> [Task directions]:
Put every line of text from all of the items below into a Markdown table with the columns "No." and "Text", numbering the rows and omitting blank lines. Exclude the pictures from the answer.

[Page images and their extracted text]
━━━━━━━━━━━━━━━━━━━━

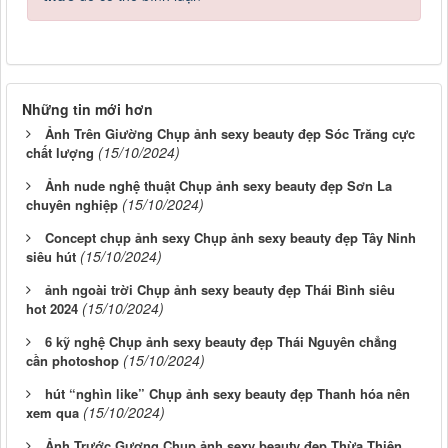
Những tin mới hơn
Ảnh Trên Giường Chụp ảnh sexy beauty đẹp Sóc Trăng cực
(15/10/2024)
chất lượng
Ảnh nude nghệ thuật Chụp ảnh sexy beauty đẹp Sơn La
(15/10/2024)
chuyên nghiệp
Concept chụp ảnh sexy Chụp ảnh sexy beauty đẹp Tây Ninh
(15/10/2024)
siêu hút
ảnh ngoài trời Chụp ảnh sexy beauty đẹp Thái Bình siêu
(15/10/2024)
hot 2024
6 kỹ nghệ Chụp ảnh sexy beauty đẹp Thái Nguyên chẳng
(15/10/2024)
cần photoshop
hút “nghìn like” Chụp ảnh sexy beauty đẹp Thanh hóa nên
(15/10/2024)
xem qua
Ảnh Trước Gương Chụp ảnh sexy beauty đẹp Thừa Thiên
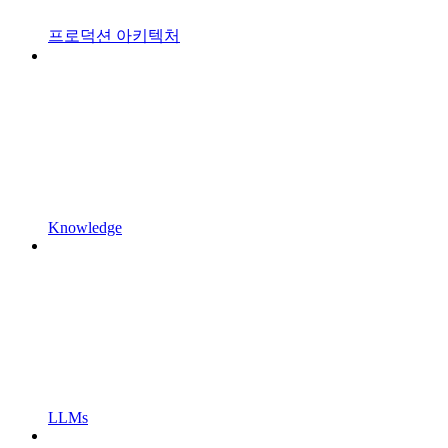
프로덕션 아키텍처
Knowledge
LLMs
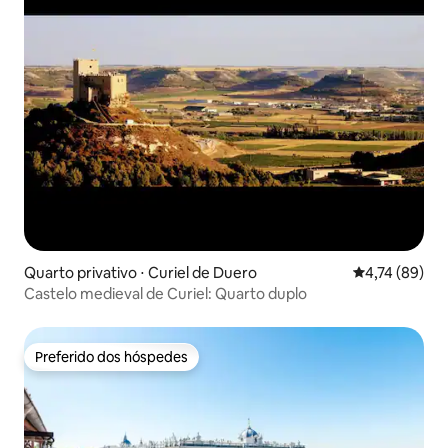
Quarto privativo ⋅ Curiel de Duero
4,74 de uma a
4,74 (89)
Castelo medieval de Curiel: Quarto duplo
Preferido dos hóspedes
Preferido dos hóspedes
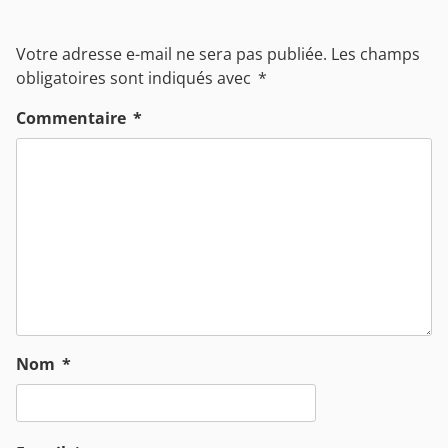
Votre adresse e-mail ne sera pas publiée.
Les champs
obligatoires sont indiqués avec
*
Commentaire
*
Nom
*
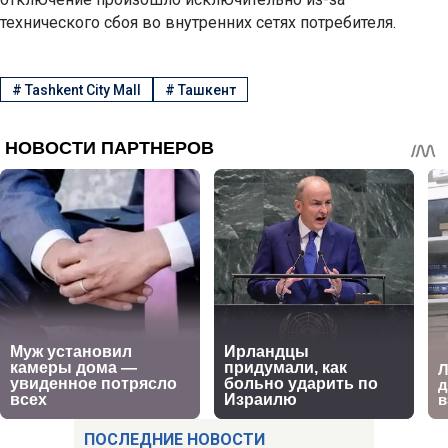
технического сбоя во внутренних сетях потребителя.
#
Tashkent City Mall
#
Ташкент
ПОСЛЕДНИЕ НОВОСТИ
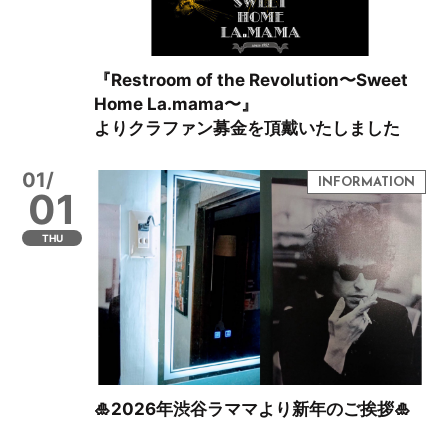
『Restroom of the Revolution〜Sweet
Home La.mama〜』
よりクラファン募金を頂戴いたしました
01/
01
THU
🎍2026年渋谷ラママより新年のご挨拶🎍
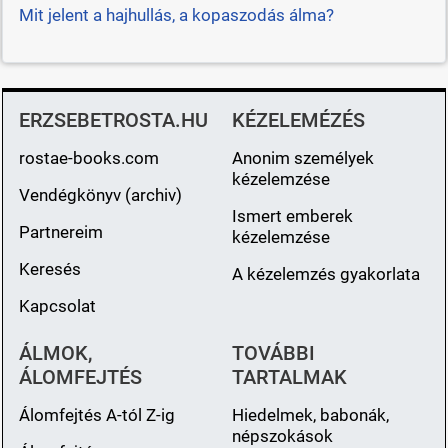
Mit jelent a hajhullás, a kopaszodás álma?
ERZSEBETROSTA.HU
KÉZELEMÉZÉS
rostae-books.com
Anonim személyek
kézelemzése
Vendégkönyv (archiv)
Ismert emberek
Partnereim
kézelemzése
Keresés
A kézelemzés gyakorlata
Kapcsolat
ÁLMOK,
TOVÁBBI
ÁLOMFEJTÉS
TARTALMAK
Álomfejtés A-tól Z-ig
Hiedelmek, babonák,
népszokások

━━━━━━━━━━━━━━━━━━━━

> [Output of the task]:
| No. | Text |
|---|---|
| 1 | Những tin mới hơn |
| 2 | Ảnh Trên Giường Chụp ảnh sexy beauty đẹp Sóc Trăng cực |
| 3 | (15/10/2024) |
| 4 | chất lượng |
| 5 | Ảnh nude nghệ thuật Chụp ảnh sexy beauty đẹp Sơn La |
| 6 | (15/10/2024) |
| 7 | chuyên nghiệp |
| 8 | Concept chụp ảnh sexy Chụp ảnh sexy beauty đẹp Tây Ninh |
| 9 | (15/10/2024) |
| 10 | siêu hút |
| 11 | ảnh ngoài trời Chụp ảnh sexy beauty đẹp Thái Bình siêu |
| 12 | (15/10/2024) |
| 13 | hot 2024 |
| 14 | 6 kỹ nghệ Chụp ảnh sexy beauty đẹp Thái Nguyên chẳng |
| 15 | (15/10/2024) |
| 16 | cần photoshop |
| 17 | hút “nghìn like” Chụp ảnh sexy beauty đẹp Thanh hóa nên |
| 18 | (15/10/2024) |
| 19 | xem qua |
| 20 | Ảnh Trước Gương Chụp ảnh sexy beauty đẹp Thừa Thiên |
| 21 | 프로덕션 아키텍처 |
| 22 | Knowledge |
| 23 | LLMs |
| 24 | Quarto privativo ⋅ Curiel de Duero |
| 25 | 4,74 de uma a |
| 26 | 4,74 (89) |
| 27 | Castelo medieval de Curiel: Quarto duplo |
| 28 | Preferido dos hóspedes |
| 29 | Preferido dos hóspedes |
| 30 | Votre adresse e-mail ne sera pas publiée. |
| 31 | Les champs |
| 32 | obligatoires sont indiqués avec |
| 33 | * |
| 34 | Commentaire |
| 35 | * |
| 36 | Nom |
| 37 | * |
| 38 | технического сбоя во внутренних сетях потребителя. |
| 39 | # |
| 40 | Tashkent City Mall |
| 41 | # |
| 42 | Ташкент |
| 43 | ПОСЛЕДНИЕ НОВОСТИ |
| 44 | 『Restroom of the Revolution〜Sweet |
| 45 | Home La.mama〜』 |
| 46 | よりクラファン募金を頂戴いたしました |
| 47 | 01/ |
| 48 | 01 |
| 49 | THU |
| 50 | 🎍2026年渋谷ラママより新年のご挨拶🎍 |
| 51 | Mit jelent a hajhullás, a kopaszodás álma? |
| 52 | ERZSEBETROSTA.HU |
| 53 | KÉZELEMÉZÉS |
| 54 | rostae-books.com |
| 55 | Anonim személyek |
| 56 | kézelemzése |
| 57 | Vendégkönyv (archiv) |
| 58 | Ismert emberek |
| 59 | Partnereim |
| 60 | kézelemzése |
| 61 | Keresés |
| 62 | A kézelemzés gyakorlata |
| 63 | Kapcsolat |
| 64 | ÁLMOK, |
| 65 | TOVÁBBI |
| 66 | ÁLOMFEJTÉS |
| 67 | TARTALMAK |
| 68 | Álomfejtés A-tól Z-ig |
| 69 | Hiedelmek, babonák, |
| 70 | népszokások |